Утро стояло солнечное, совсем весеннее, но Клавдию такие мелочи давно уже не радовали. Хорошо хоть в магазин не надо, а то простоять целый день на ногах смерти подобно. Магазин в Глухой Квохте закрыли в аккурат к тому времени, как и пенсия подоспела. После оформления всех бумаг Клавдия еще полгода поработала. Страшно было остаться с пенсией один на один, да и деньги нелишние. А потом магазин все равно закрыли, сказали, что местные автолавкой обойдутся.
Клавдии, конечно, предложили в райцентр устроиться, в одну из точек облпотребкооперации, но она отказалась. Далеко ездить, неудобно, да и не хочется. Летом она занимала свой досуг огородом, зимой смотрела бесконечные телевизионные сериалы, до которых была большая любительница. Жила экономно, потому что на ее пенсию не зашикуешь. Но на жизнь хватало, тем более что летом Клавдия приноровилась сдавать свободную комнату дачникам, да и единственная дочка, много лет живущая в далеком Новосибирске, деньги матери иногда переводила. Не каждый месяц, конечно, но и на том спасибо.

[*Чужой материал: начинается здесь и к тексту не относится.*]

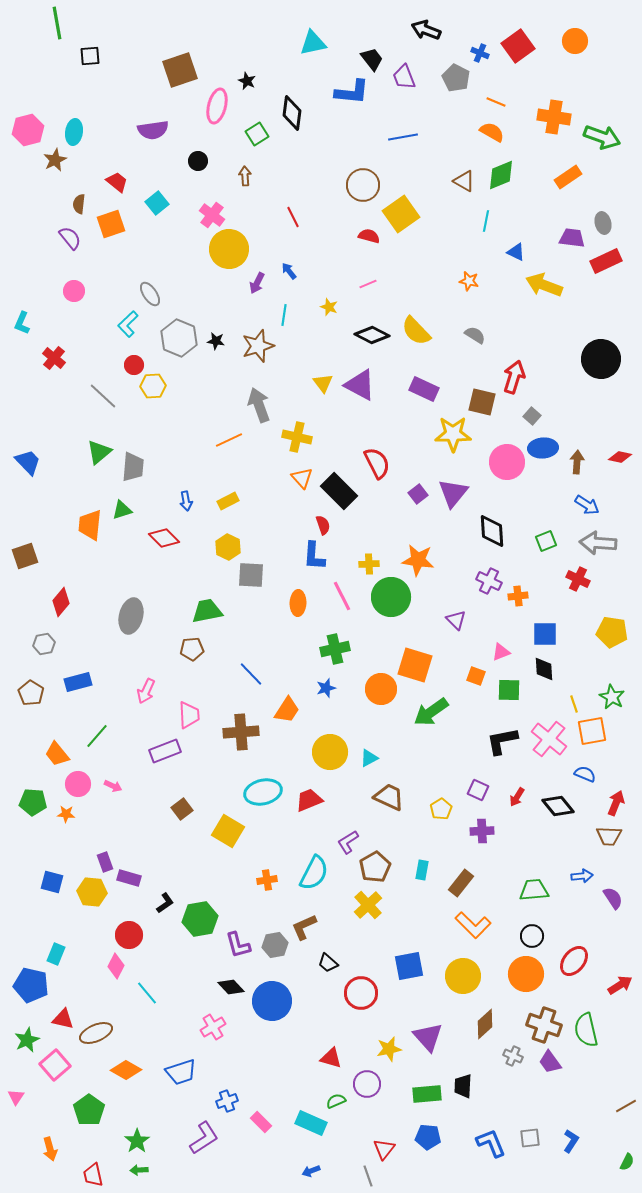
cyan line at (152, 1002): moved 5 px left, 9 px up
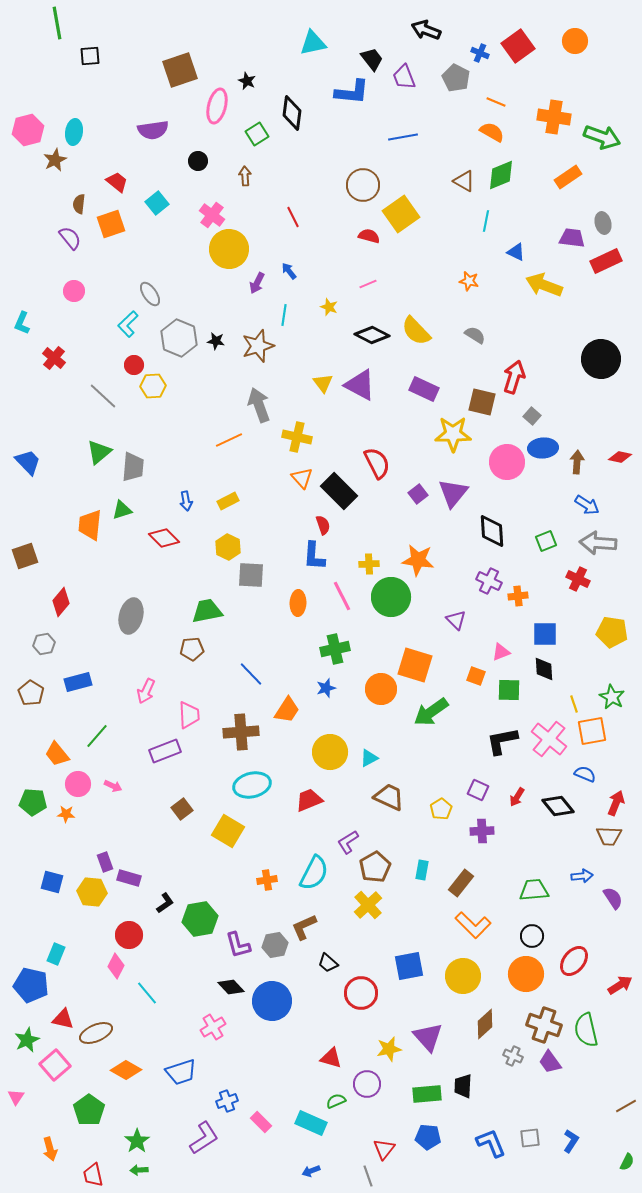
cyan ellipse at (263, 792): moved 11 px left, 7 px up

По деревенской улице прошел Мишка Лаврушкин, сын соседки Тоньки. Та была задавака и гордячка, все сынком своим бахвалилась. Еще бы, вернулся в деревню, как мать заболела, да так и остался. Устроился егерем в охотхозяйство, прибился Петьке Вершинину в ученики, ходит деловой до невозможности.
И за что Тоньке такое счастье. И муж у нее всю жизнь важный. Участковый, фу-ты ну-ты, и дом полная чаша, и сын теперь под боком. Правда, Клавка знала и про главную Тонькину занозу. Мишка-то, как из Питера своего вернулся, так за ним и зазноба его появилась. Бросил он ее или еще чего, да только приехала она в Глухую Квохту вслед за Мишкой и на ту же базу на работу устроилась.

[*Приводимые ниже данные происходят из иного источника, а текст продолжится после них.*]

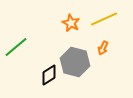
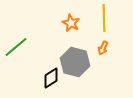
yellow line: moved 1 px up; rotated 68 degrees counterclockwise
black diamond: moved 2 px right, 3 px down
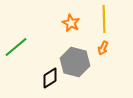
yellow line: moved 1 px down
black diamond: moved 1 px left
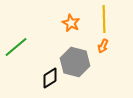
orange arrow: moved 2 px up
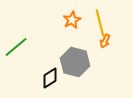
yellow line: moved 4 px left, 4 px down; rotated 12 degrees counterclockwise
orange star: moved 1 px right, 3 px up; rotated 18 degrees clockwise
orange arrow: moved 2 px right, 5 px up
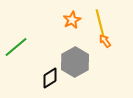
orange arrow: rotated 120 degrees clockwise
gray hexagon: rotated 16 degrees clockwise
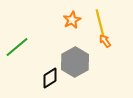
green line: moved 1 px right
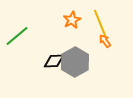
yellow line: rotated 8 degrees counterclockwise
green line: moved 11 px up
black diamond: moved 4 px right, 17 px up; rotated 30 degrees clockwise
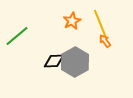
orange star: moved 1 px down
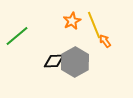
yellow line: moved 6 px left, 2 px down
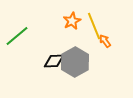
yellow line: moved 1 px down
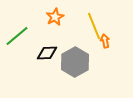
orange star: moved 17 px left, 4 px up
orange arrow: rotated 24 degrees clockwise
black diamond: moved 7 px left, 8 px up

Тонька аж с лица спала, как узнала. Все причитала, мол, не ровня эта Марина ее Мишеньке. Разведенка с ребенком. А недавно Клавдия и вообще любопытную сцену увидела. Не специально, нет. С малолетства подглядывать не приучена. Просто у тех, кто всю жизнь за прилавком в сельском магазине стоит, глаз наметанный, да ухо вострое. Чего надо и не надо увидишь и услышишь.
Вот и тут копалась она себе тихонечко в огороде, а по улице Мишка шел, вот прям как сейчас. А за ним эта Марина побитой собачонкой бежала, за руку схватила. Мол, Миша, я же ради тебя от мужа ушла, в эту глухомань приехала. А он так грубо руку ее оттолкнул и как отрезал. Я, мол, тебя не просил от мужа уходить. И ушел. Вот тебе крест, ушел, оставил эту дурочку посредине улицы.
Она стояла, ревела в три ручья. Клавдии ее даже жалко стало. Но ненадолго. Женскую гордость надо иметь, а не мужику, который тебя знать не хочет, в ноги кидаться. А дальше еще интереснее было. К девице этой мужик подбежал. Сам такой представительный, ладный, дорого одетый. Явно из постояльцев базы. И говорит, мол, Марина, я за тобой приехал. Кончай дурить. Возвращайся. А она руку вырвала и кричит: «Видеть тебя не хочу!